Streptanthus polygaloides


Streptanthus polygaloides is a species of flowering plant in the mustard family known by the common name milkwort jewelflower. It is endemic to serpentine soils of the Sierra Nevada foothills of California, where it found in chaparral, grassland, and clearings in oak woodland. It is noteworthy for its ability to hyperaccumlate toxic nickel as an adaptation to living on serpentine soil, while in turn being host plant to the leaf bug Melanotrichus boydi.

Description

The flowers of S. polygaloides don't resemble other crucifers, instead having the appearance of Polygala, hence the species and common name. Taking into account the many morphological and ecological differences between S. polygaloides and other members of its genus, the evolutionary history of this plant is far from clear, causing Kruckeberg to exclaim "The origin of this bizarre species is an 'abominable mystery'."
S. polygaloides is an annual herb producing a hairless, sometimes waxy-textured stem under ten centimeters to nearly one meter tall. The ephemeral basal leaves have blades divided into narrow segments and borne on petioles. Leaves higher on the stem have simple, linear blades up to ten centimeters long which lack petioles. Flowers occur at intervals along the upper stem. Each has a folded, hooded, calyx of deeply keeled sepals in shades of greenish yellow to purple. Brown-veined white petals emerge from the tip. The fruit is a smooth, straight, flat or four-angled silique up to five centimeters in length.
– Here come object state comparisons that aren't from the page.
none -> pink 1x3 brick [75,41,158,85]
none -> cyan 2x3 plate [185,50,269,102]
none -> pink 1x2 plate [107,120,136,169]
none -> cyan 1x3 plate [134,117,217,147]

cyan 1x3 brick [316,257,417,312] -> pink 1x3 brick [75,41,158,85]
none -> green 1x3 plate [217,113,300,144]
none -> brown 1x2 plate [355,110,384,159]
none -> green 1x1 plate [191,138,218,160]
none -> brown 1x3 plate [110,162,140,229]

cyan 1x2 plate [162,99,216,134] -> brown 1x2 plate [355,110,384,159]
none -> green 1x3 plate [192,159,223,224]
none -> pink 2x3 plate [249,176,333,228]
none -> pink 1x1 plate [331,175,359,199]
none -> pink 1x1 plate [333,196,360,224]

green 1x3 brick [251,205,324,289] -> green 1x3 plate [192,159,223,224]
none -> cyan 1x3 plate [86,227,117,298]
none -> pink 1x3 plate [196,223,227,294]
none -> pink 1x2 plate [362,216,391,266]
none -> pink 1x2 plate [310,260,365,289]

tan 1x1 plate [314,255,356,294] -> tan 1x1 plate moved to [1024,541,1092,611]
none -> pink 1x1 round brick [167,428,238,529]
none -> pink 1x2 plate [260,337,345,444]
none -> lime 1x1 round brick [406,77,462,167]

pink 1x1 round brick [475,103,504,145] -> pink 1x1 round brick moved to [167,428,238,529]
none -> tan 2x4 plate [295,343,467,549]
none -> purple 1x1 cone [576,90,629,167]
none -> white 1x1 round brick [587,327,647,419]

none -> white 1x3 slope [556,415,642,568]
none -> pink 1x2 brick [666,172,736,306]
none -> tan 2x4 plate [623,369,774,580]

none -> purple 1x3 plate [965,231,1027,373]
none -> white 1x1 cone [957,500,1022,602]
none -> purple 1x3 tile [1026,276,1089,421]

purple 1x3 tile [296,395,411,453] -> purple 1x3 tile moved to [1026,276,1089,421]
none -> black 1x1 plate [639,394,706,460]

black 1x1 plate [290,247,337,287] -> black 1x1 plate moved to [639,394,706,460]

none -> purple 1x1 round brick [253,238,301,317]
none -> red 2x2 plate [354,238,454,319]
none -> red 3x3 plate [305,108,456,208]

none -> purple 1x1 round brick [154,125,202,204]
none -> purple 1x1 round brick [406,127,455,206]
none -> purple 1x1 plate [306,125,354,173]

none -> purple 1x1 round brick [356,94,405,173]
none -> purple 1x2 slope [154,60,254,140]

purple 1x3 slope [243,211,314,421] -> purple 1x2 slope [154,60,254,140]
Hyperaccumulator of nickel

The Streptanthus polygaloides plant is a hyperaccumulator of nickel, with hyperaccumulation defined as the presence of at least 1,000 μg nickel per gram of dry mass. This species averages 2,430 to 18,600 μg/g. This trait helps protect the plant against many types of pathogens, including the powdery mildew Erysiphe polygoni, the bacterium Xanthomonas campestris, and the fungus Alternaria brassicola. It also helps defend the plant from leaf-chewing insects such as the red-legged grasshopper and the moth Evergestis rimosalis, and root-feeding insects like the cabbage maggot. The high nickel levels in the plant have also been shown to protect it against the diamondback moth. On the other hand, they do not affect all herbivorous insects that attack the plant, perhaps because some insects eat parts of the plant low in nickel, or can tolerate high-nickel diets, or include other, less toxic plant matter in their diets. In fact, one insect thrives on a high-nickel diet, the mirid bug Melanotrichus boydi, which specializes on this plant.

Phytoremediation

The plant's ability to draw relatively large amounts of nickel from the soil make it of interest as an agent of phytoremediation in soils polluted with heavy metals.